Work to be completed –
Could you reproduce, character for character, the lines from the very first one through the line containing "line at (293, 267): solid -> dashed", including both?

Task input –

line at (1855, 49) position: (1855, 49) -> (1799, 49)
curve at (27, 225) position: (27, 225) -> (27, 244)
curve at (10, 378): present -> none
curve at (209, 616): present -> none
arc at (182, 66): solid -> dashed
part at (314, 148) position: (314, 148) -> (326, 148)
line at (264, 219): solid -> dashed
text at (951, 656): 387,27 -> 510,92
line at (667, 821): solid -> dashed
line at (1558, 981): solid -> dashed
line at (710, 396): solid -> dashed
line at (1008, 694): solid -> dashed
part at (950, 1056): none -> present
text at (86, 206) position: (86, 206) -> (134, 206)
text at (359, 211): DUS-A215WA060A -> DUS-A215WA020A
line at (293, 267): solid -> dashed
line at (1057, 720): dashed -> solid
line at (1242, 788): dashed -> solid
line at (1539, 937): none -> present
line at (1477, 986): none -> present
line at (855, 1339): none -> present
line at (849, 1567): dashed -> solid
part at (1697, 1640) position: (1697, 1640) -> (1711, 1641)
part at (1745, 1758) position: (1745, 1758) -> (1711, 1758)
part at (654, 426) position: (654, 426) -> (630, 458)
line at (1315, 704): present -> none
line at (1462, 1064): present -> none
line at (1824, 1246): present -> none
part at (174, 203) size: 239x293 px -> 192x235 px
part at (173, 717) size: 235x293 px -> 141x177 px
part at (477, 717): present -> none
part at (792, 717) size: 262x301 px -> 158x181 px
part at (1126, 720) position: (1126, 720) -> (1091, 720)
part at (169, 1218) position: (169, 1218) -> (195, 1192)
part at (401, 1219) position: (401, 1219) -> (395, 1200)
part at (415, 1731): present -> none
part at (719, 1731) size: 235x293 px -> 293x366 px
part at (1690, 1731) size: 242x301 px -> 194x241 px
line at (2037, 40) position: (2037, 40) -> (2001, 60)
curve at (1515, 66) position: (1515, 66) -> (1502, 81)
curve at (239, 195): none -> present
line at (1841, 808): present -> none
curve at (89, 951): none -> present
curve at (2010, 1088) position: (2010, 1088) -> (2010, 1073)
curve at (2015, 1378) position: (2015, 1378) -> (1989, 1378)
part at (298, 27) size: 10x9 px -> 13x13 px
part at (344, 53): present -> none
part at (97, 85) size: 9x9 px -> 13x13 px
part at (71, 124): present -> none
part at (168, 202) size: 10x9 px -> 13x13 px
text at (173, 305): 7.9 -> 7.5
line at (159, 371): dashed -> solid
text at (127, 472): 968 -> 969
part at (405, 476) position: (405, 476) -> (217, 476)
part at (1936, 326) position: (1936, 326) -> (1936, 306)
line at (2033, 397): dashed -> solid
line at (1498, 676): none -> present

Full response –
line at (1855, 49) position: (1855, 49) -> (1799, 49)
curve at (27, 225) position: (27, 225) -> (27, 244)
curve at (10, 378): present -> none
curve at (209, 616): present -> none
arc at (182, 66): solid -> dashed
part at (314, 148) position: (314, 148) -> (326, 148)
line at (264, 219): solid -> dashed
text at (951, 656): 387,27 -> 510,92
line at (667, 821): solid -> dashed
line at (1558, 981): solid -> dashed
line at (710, 396): solid -> dashed
line at (1008, 694): solid -> dashed
part at (950, 1056): none -> present
text at (86, 206) position: (86, 206) -> (134, 206)
text at (359, 211): DUS-A215WA060A -> DUS-A215WA020A
line at (293, 267): solid -> dashed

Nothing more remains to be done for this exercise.